START Material for this task
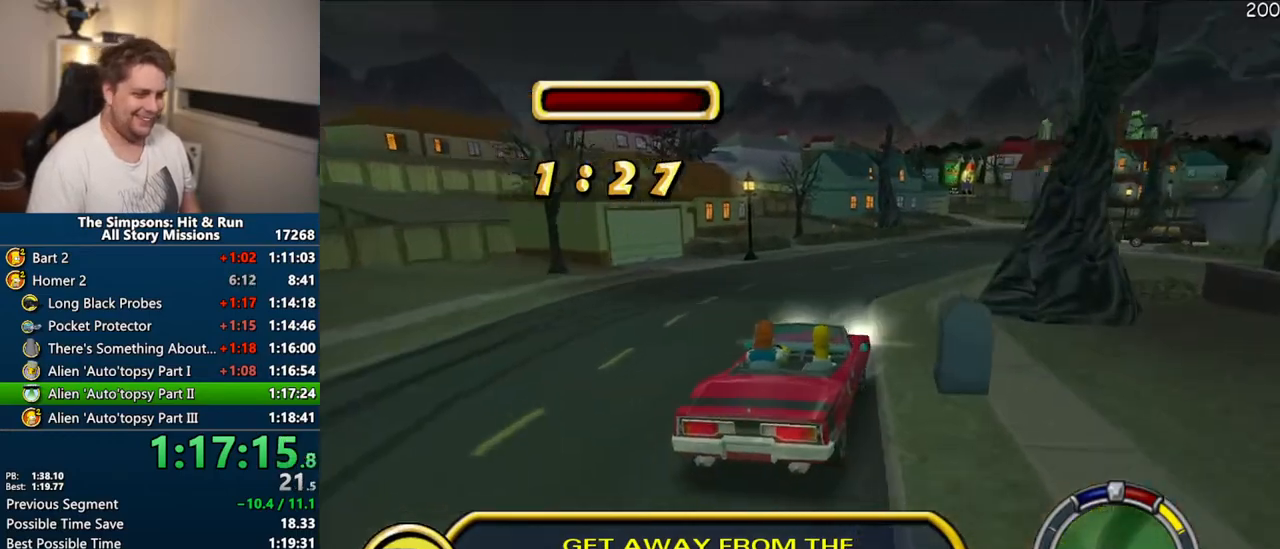
{"buttons": ["CROSS"], "left_stick": "center", "right_stick": "center", "events": [[233, "right_stick", "left"], [300, "right_stick", "center"]]}
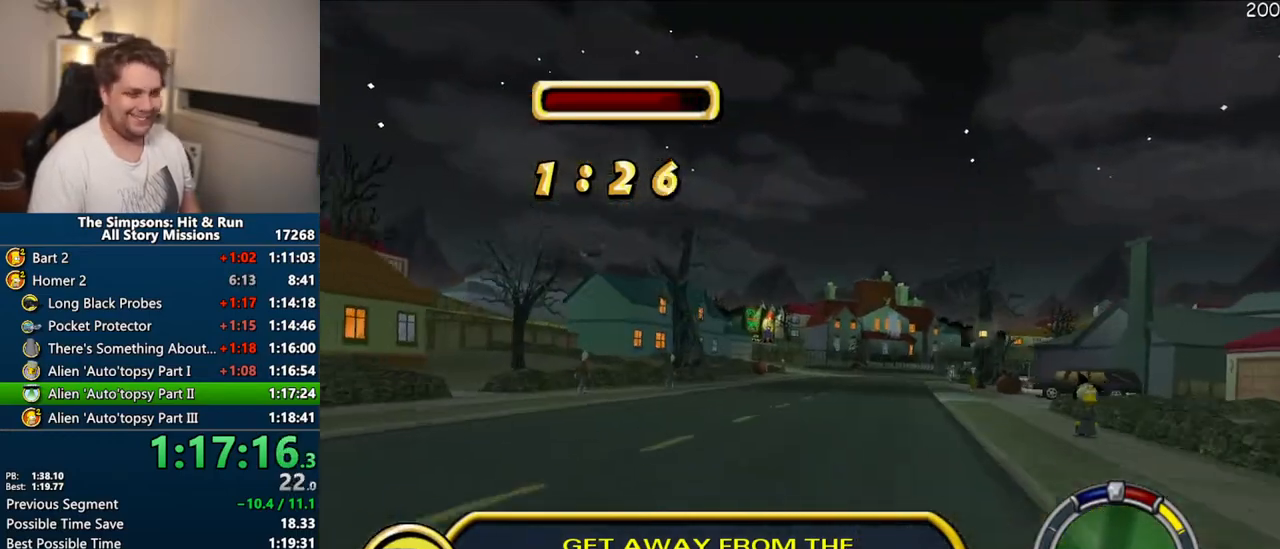
{"buttons": ["CROSS"], "left_stick": "center", "right_stick": "center", "events": [[33, "left_stick", "right"], [400, "left_stick", "center"]]}
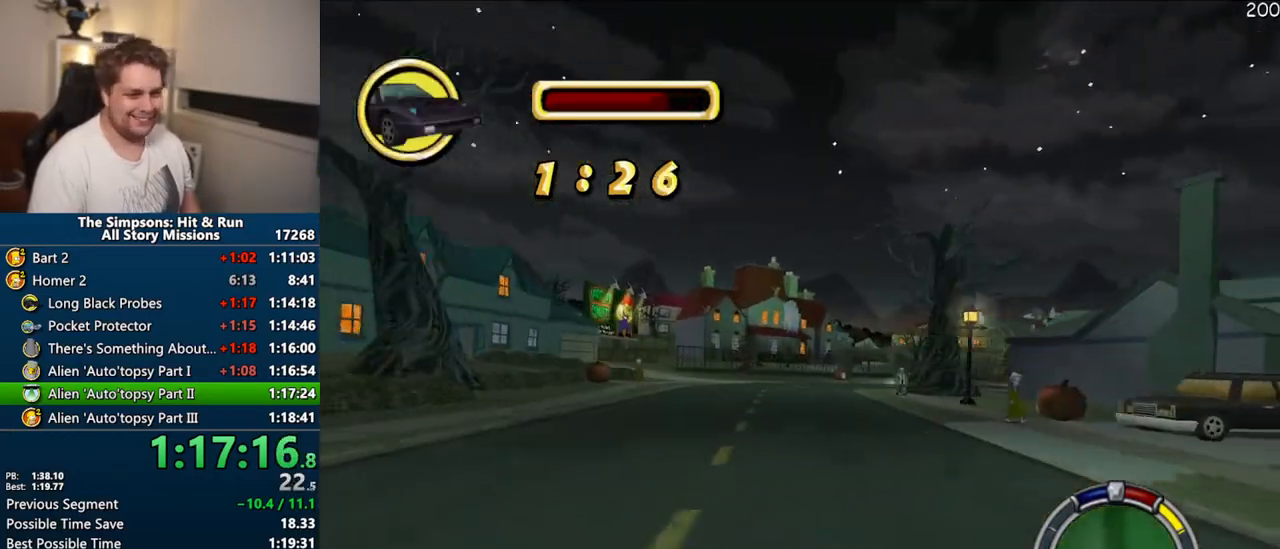
{"buttons": ["CROSS"], "left_stick": "right", "right_stick": "down", "events": [[150, "left_stick", "right"], [383, "right_stick", "down"]]}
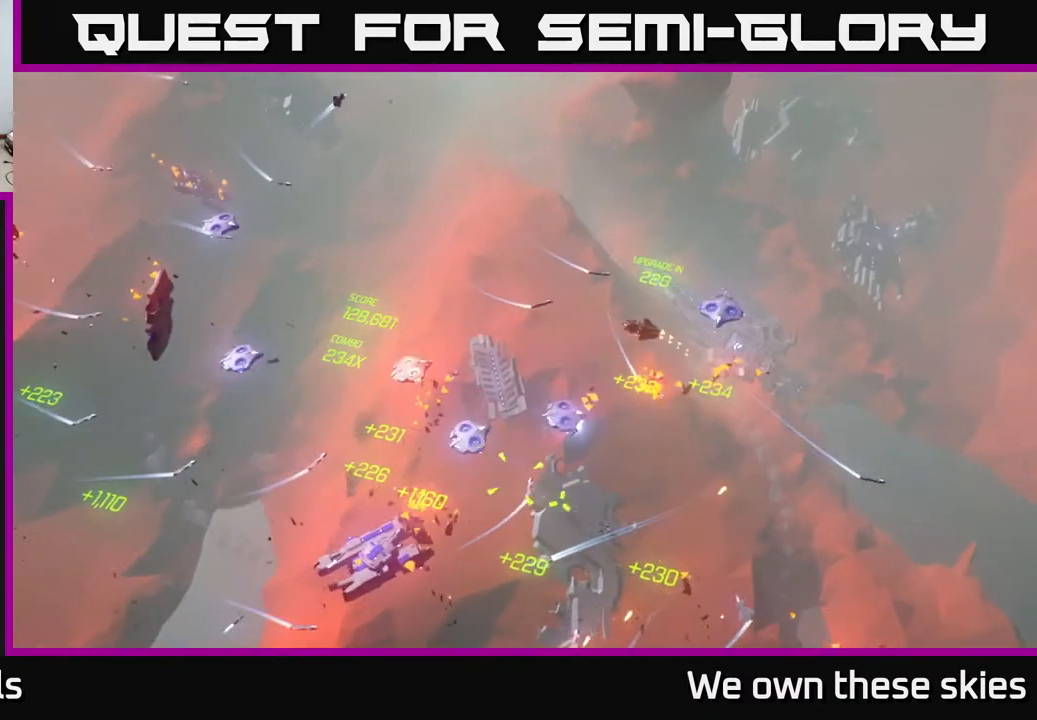
Gameplay with a controller (Xbox layout); each line is a JSON object with the inputs held at the frame after it. "events" lists button and stick changes between this image and that frame as [ms after this image, input, new state], when the widget could be followed in between. Not read: right_stick.
{"buttons": [], "left_stick": "down-left", "events": [[267, "left_stick", "left"], [433, "left_stick", "down-left"]]}
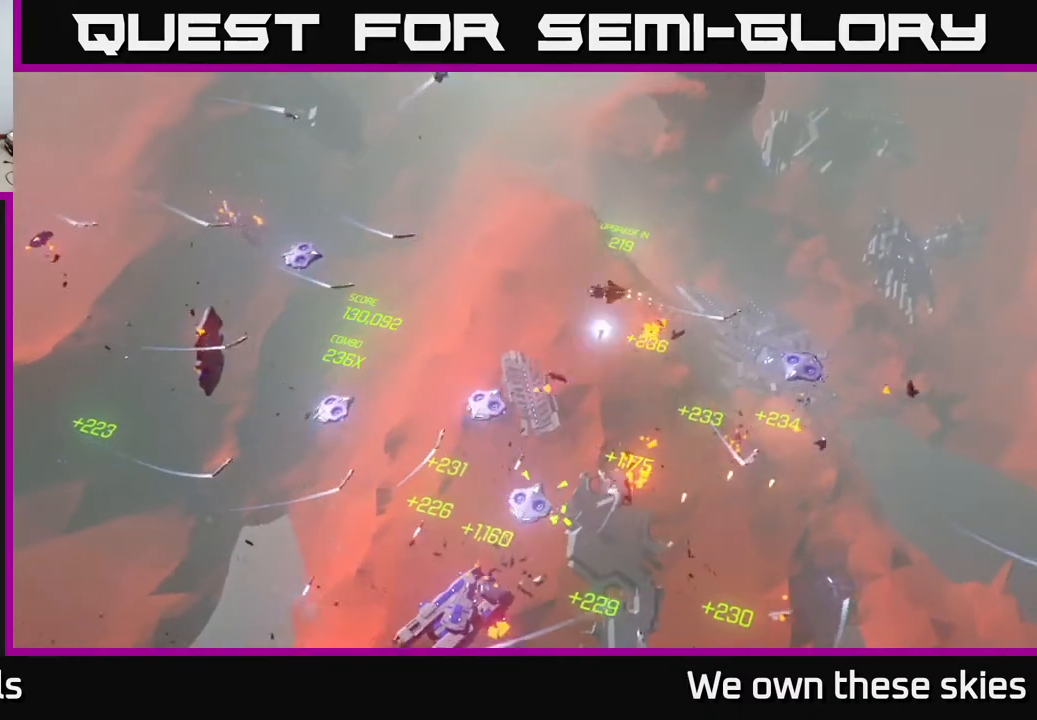
{"buttons": [], "left_stick": "down", "events": [[133, "left_stick", "down"], [283, "left_stick", "down-left"], [433, "left_stick", "down"]]}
END Material for this task
§ What is required
Please print an exact copy of the records, with no pictures.

§ Task result
{"buttons": ["CROSS"], "left_stick": "center", "right_stick": "center", "events": [[233, "right_stick", "left"], [300, "right_stick", "center"]]}
{"buttons": ["CROSS"], "left_stick": "center", "right_stick": "center", "events": [[33, "left_stick", "right"], [400, "left_stick", "center"]]}
{"buttons": ["CROSS"], "left_stick": "right", "right_stick": "down", "events": [[150, "left_stick", "right"], [383, "right_stick", "down"]]}
Gameplay with a controller (Xbox layout); each line is a JSON object with the inputs held at the frame after it. "events" lists button and stick changes between this image and that frame as [ms after this image, input, new state], when the widget could be followed in between. Not read: right_stick.
{"buttons": [], "left_stick": "down-left", "events": [[267, "left_stick", "left"], [433, "left_stick", "down-left"]]}
{"buttons": [], "left_stick": "down", "events": [[133, "left_stick", "down"], [283, "left_stick", "down-left"], [433, "left_stick", "down"]]}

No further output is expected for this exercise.